What is a cystocele?

Dr. Kevin W. Windom, MD
OBGYN (Obstetrician & Gynecologist)

A cystocele, otherwise known as a prolapsed bladder, is when there is a hernia or tear in the connective tissue between the bladder and the vagina. The bladder protrudes into the vagina causing pelvic pressure, pelvic pain, at times inadequate bladder emptying, and a feeling of fullness.

Cystocele is a condition where the bladder falls down into the vaginal opening.

Dr. Janet E. Tomezsko, MD
OBGYN (Obstetrician & Gynecologist)

A cystocele is a loss of the vaginal support of the bladder. The bladder is held up by the ceiling of the vagina. When this area collapses or "prolapses" a bulge in the vaginal wall may develop.

Patients may have no symptoms, or may feel a bulge or pressure in the vaginal area. Prolapse is not usually painful.

The cystocele may or may not be associated with urinary incontinence, or difficulty emptying the bladder.

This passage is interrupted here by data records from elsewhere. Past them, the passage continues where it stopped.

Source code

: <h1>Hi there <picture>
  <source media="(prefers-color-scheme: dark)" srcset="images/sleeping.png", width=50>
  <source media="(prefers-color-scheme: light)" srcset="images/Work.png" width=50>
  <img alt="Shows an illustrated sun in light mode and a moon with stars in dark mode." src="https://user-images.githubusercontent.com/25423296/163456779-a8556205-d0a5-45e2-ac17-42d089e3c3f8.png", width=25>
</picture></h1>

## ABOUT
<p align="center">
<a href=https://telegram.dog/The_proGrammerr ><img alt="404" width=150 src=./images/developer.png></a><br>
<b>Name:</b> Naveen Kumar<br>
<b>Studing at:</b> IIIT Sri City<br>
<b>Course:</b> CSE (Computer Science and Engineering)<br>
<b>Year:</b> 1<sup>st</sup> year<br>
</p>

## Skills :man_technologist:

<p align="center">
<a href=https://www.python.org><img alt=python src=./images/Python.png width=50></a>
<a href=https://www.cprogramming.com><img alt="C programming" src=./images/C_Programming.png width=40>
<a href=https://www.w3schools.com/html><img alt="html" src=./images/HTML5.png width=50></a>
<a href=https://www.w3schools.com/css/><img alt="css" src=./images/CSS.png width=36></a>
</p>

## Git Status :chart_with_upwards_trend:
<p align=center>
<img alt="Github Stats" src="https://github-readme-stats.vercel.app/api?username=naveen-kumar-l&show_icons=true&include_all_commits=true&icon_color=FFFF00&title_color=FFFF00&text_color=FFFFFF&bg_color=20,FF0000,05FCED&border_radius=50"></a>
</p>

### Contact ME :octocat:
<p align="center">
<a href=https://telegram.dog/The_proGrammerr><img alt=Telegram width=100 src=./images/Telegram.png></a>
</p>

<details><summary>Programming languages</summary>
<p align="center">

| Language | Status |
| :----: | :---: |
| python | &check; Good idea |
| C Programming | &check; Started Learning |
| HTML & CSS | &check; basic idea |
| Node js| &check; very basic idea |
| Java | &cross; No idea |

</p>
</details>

A cystocele should be treated when bothersome by a pessary (a device like a diaphragm that goes in the vagina to support the bulge) or a corrective surgery.

A cystocele (prolapsed bladder) is when a woman’s bladder sags down into the vagina. It does this when the wall of tissue between the bladder and the vagina gets weak. The sagging bladder can stretch the opening of the urethra, which is the tube that carries urine out of the body. This can cause urine to leak when you cough, sneeze or lift something heavy. A cystocele can also cause discomfort in the pelvis and make it hard to fully empty your bladder.